Under the terms of the 1993 agreement, Maintrain’s parent company United Group Limited was compelled to take out a bank guarantee to ensure performance and to protect the state-owned workshops and machinery. But the government did not oblige the company to protect workers’ entitlements as part of the contract. In his August 13 media release, Scully was forced to admit that the company’s claims that “employees are protected by a performance guarantee involving the parent company” were false.

The Labor Party is keen to keep the issue of workers’ entitlements out of the public glare because its own record and policies are no better than the conservative parties. Throughout recent disputes, first at the Tristar car parts factory and now at Maintrain, federal Labor leader Kim Beazley has kept a low profile. His only promise is that Labor would consider a scheme under which companies pay an extra 0.1 percent in superannuation contributions toward meeting the workers’ entitlements of failed firms.

Union confines Maintrain dispute

While the AMWU has claimed that the strike at Maintrain is the “spearhead” of a national campaign for Manusafe, the union has not publicised the dispute widely or mobilised any significant support behind the workers. Passenger trains, both in the Sydney metropolitan area and intra-state, have continued to run without any signs of disruption throughout the seven-week strike.

Picketing workers pointed out that the lack of publicity allowed Maintrain to send some work to other companies for repair. They knew of at least one engineering shop, Comeng in Newcastle, where AMWU members worked on components because management had told them that Maintrain had folded. They only became aware of the strike when a delegation from Maintrain visited the factory to ask for support. Obviously the union had not bothered to inform the Comeng workers about the so-called spearhead dispute.

Nor did the union attempt to call out its members working in State Rail’s running sheds, which carry out vital day-to-day repairs on the passenger fleet. Such an action would have impacted on train operations in a matter of days. The depot workers were only asked to ban doing work normally done at Maintrain—a minimal commitment in such a dispute.

The AMWU is as anxious as the Labor leaders to end the Maintrain strike. The union has no genuine concern about protecting entitlements. After all, the question is hardly new. For years, under Liberal and Labor governments, the unions turned a blind eye as plants closed down and workers were stripped of entitlements.

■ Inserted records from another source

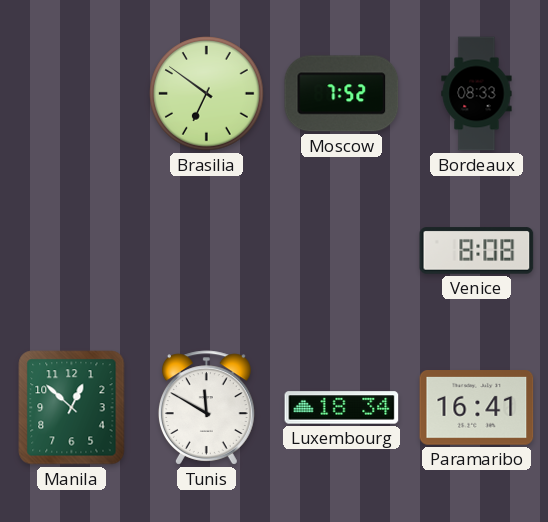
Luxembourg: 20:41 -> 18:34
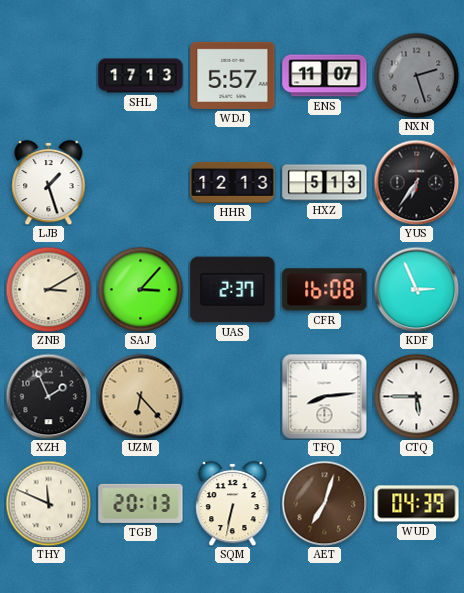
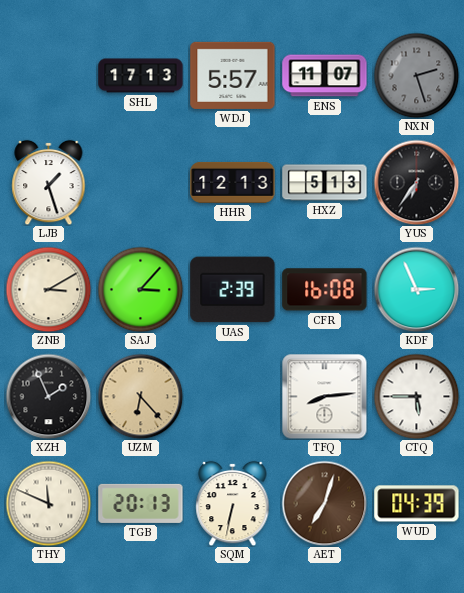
UAS: 2:37 -> 2:39
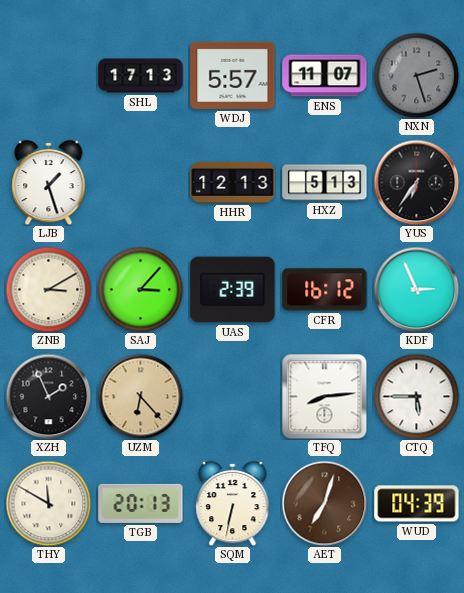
CFR: 16:08 -> 16:12
THY: 11:49 -> 11:50
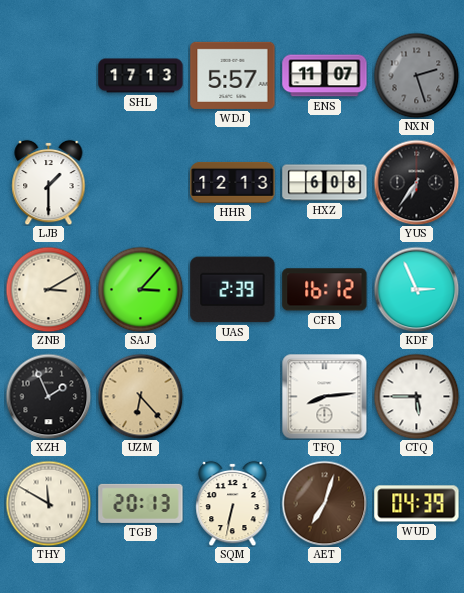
LJB: 1:27 -> 1:30
HXZ: 5:13 -> 6:08
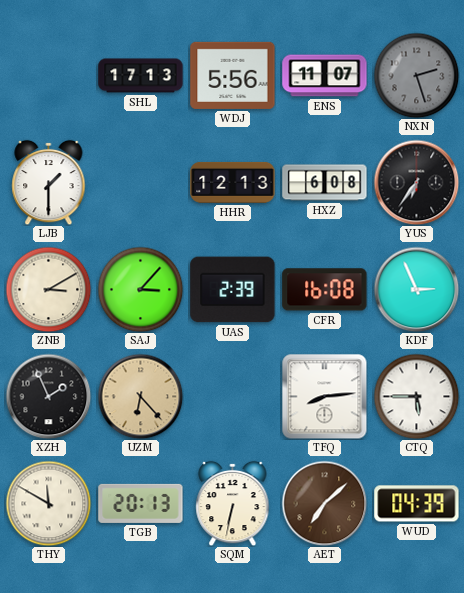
WDJ: 5:57 -> 5:56
CFR: 16:12 -> 16:08
AET: 7:03 -> 7:08
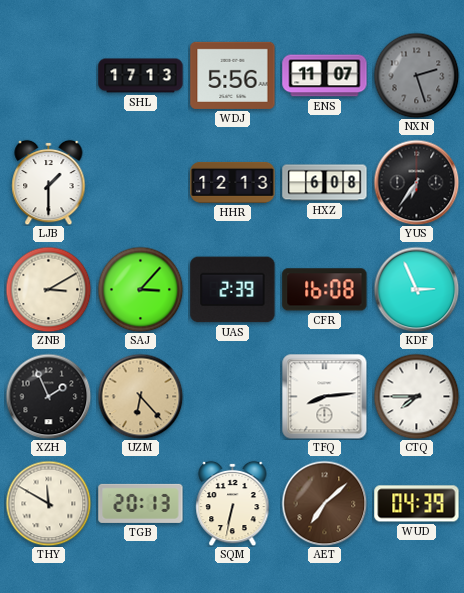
CTQ: 5:45 -> 7:45
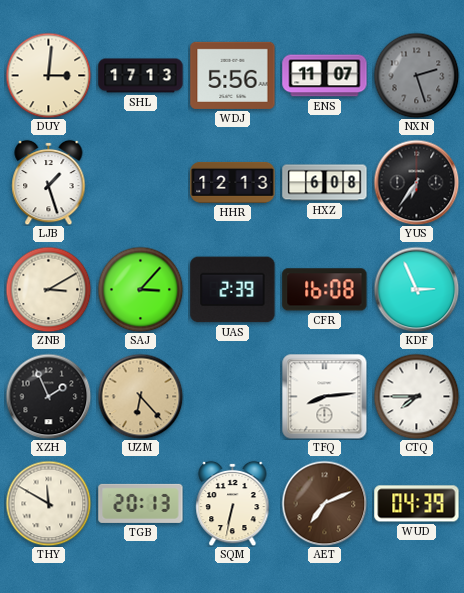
DUY: none -> 3:01
LJB: 1:30 -> 1:27
AET: 7:08 -> 7:11
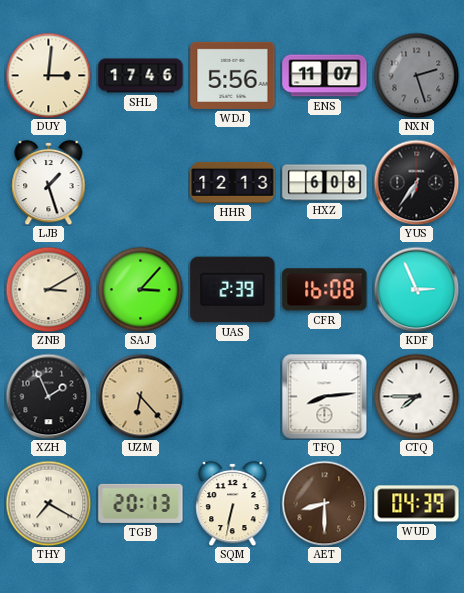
SHL: 17:13 -> 17:46
THY: 11:50 -> 7:20
AET: 7:11 -> 8:30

Now the union is desperate to regain some kudos among workers and to stop the haemorrhage of dues-paying members. At the same time, however, the union bureaucracy is concerned to convince big business that the unions remain the best tool for imposing layoffs and the destruction of working conditions involved in the ongoing restructuring of workplaces. Thus for all the rhetoric on workers’ entitlements, the AWMU’s “national campaign” is deliberately limited in scope.